In the spring of this year, game company GSC released Cossacks: European Wars. The game was a big hit in most countries and is still quite high in the charts. Cossacks is a strategy game with real life events and real units. It is based between the 16th and the 18th century.
The first Cossacks offered hours of gameplay and a lot of fun controlling over 8000 units. The Game was more of a fighting game but you had to feed and build things so you would need peasants to mine, plough and erect buildings. Many people thought that Cossacks European Wars was one the best strategy games since the Age Of Empires Series.
Cossacks: The Art of War will again bring history alive, this time adding Denmark and Bavaria to the mix of nationalities at your disposal. You’ll get six new single missions that will pit varied forces against one another. For instance, the Swedes, Russians, and Poles will wage war for the resources of the Baltic states, while the Ukrainians will fight off the Turks.
As in the first Cossacks there will be five new Single Player campaigns with at least 5 missions in them. These large-scale campaigns will focus on a diverse group of nations: Algeria, Austria, Poland, Prussia, and Saxony. If you think your enemies are too weak and fight like girls then you can have the choice of 4 difficulty levels.
Of Course there is a multiplayer mode with loads of new tricks. The newest multiplayer mode is called ‘territory capture,’ online player rackings and six new multiplayer battles each based on real time battles. All these battles will have the correct landscape and formations. These battles consist of Dunbar and Marston Moor from the English Civil War, the battles of Mook and Newport (My Home) from the Dutch war of Independence, the battle of Wittstock and Breitenfeld from the Thirty Years War, and others.
Perhaps more than the new campaigns, missions, and nations, it’s the new gameplay options in The Art of War that should make it appealing. The original Cossacks was known for its large scope, with hundreds and hundreds of troops fighting and peasants toiling. With the expansion pack, the game’s scope will become even larger. Maps will now be up to 16 times larger than before. You’ll also enjoy new units added to the already extensive mix, including the Bavarian 18th-century musketeer and the Prussian hussar. The most important new units will be the six or seven added warships, including a representation of Nelson’s massive 100-cannon flagship Victory, or a fast French frigate.
At the start of a random map or skirmish mode game you will always be able to choose a number of options such as money, resources (wood, stone etc), land formations, player difficulties and team selections. The new ‘peace mode’ will be very handy as well, because to give nations time to build their empire peace mode is enabled and any unit that fires in peace mode will be killed automatically.
The sound has also improved a lot in this new add-on in so many ways. As soon as your men attack, the sound of a battlefield comes out of your speakers. The sound of distant artillery also can be heard and the sounds of dying men falling in battle.

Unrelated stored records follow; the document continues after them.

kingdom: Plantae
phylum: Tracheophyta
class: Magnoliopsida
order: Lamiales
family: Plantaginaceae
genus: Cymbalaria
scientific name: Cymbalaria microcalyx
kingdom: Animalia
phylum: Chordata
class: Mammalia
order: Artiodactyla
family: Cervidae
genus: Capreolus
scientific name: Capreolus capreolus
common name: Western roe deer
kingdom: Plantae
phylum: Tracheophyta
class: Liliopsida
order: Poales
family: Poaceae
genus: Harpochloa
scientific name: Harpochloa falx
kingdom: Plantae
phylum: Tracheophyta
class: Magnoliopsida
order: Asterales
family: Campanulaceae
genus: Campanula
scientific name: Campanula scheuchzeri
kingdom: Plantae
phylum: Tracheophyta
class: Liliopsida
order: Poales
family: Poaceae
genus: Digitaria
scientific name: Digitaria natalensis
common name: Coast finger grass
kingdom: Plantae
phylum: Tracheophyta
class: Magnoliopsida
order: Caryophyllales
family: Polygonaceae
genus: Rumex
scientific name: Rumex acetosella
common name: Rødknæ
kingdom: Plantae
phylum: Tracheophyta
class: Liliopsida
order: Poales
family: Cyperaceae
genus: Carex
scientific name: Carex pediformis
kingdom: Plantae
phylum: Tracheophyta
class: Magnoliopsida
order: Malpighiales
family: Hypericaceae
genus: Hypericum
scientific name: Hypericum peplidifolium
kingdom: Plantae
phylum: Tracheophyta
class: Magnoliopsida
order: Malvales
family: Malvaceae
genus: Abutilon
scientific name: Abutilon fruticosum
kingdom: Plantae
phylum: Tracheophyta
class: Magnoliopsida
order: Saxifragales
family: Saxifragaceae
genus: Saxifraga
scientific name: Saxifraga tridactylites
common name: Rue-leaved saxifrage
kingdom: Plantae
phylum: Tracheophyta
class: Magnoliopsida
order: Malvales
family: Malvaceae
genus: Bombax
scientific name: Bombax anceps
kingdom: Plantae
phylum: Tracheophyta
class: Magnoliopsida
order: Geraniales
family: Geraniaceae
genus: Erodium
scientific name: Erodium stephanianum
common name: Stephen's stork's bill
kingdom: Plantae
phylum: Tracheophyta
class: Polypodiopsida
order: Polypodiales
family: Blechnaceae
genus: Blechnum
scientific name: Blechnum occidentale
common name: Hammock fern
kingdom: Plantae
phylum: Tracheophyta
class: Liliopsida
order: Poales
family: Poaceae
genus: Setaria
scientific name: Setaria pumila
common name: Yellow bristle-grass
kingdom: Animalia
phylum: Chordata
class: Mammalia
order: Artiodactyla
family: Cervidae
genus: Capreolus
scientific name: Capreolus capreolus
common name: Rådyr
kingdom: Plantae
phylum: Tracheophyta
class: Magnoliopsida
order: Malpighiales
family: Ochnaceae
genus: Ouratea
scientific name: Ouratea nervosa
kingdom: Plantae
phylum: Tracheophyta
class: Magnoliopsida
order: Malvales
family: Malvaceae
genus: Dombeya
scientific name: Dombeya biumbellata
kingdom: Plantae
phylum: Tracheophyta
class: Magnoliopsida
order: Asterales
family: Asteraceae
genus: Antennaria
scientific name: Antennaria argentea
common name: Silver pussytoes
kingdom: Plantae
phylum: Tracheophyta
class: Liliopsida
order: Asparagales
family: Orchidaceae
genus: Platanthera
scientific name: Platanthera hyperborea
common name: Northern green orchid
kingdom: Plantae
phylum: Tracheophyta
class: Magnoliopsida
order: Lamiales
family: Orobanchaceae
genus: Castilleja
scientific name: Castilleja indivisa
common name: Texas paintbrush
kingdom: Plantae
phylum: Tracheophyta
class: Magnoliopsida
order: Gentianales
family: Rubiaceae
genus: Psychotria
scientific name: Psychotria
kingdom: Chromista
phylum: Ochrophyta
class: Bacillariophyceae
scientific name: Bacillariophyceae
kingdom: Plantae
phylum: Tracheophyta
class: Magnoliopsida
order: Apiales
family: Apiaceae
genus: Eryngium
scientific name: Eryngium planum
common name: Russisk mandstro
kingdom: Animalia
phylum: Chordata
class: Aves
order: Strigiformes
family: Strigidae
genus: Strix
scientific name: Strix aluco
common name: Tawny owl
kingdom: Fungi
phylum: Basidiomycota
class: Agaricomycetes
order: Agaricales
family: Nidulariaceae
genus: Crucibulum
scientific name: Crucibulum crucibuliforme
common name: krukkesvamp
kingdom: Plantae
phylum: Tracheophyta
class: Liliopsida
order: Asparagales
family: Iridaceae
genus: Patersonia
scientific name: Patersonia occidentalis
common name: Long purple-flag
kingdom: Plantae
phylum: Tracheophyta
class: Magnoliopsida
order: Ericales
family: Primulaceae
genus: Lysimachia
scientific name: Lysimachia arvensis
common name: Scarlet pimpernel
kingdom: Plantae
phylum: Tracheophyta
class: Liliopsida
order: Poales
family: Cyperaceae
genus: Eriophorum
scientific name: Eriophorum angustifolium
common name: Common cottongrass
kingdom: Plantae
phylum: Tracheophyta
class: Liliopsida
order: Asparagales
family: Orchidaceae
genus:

All the new material and features in The Art of War do come at a small price, though – saved games from the original Cossacks and the expansion won’t be compatible. Each time you begin a session, you’ll need to decide whether you want to play the original game or take advantage of the expansion’s new features.
I already own a copy of Cossacks: European Wars and I think that the add-on will be even better so try and play it. The demo is out now so go and check it out.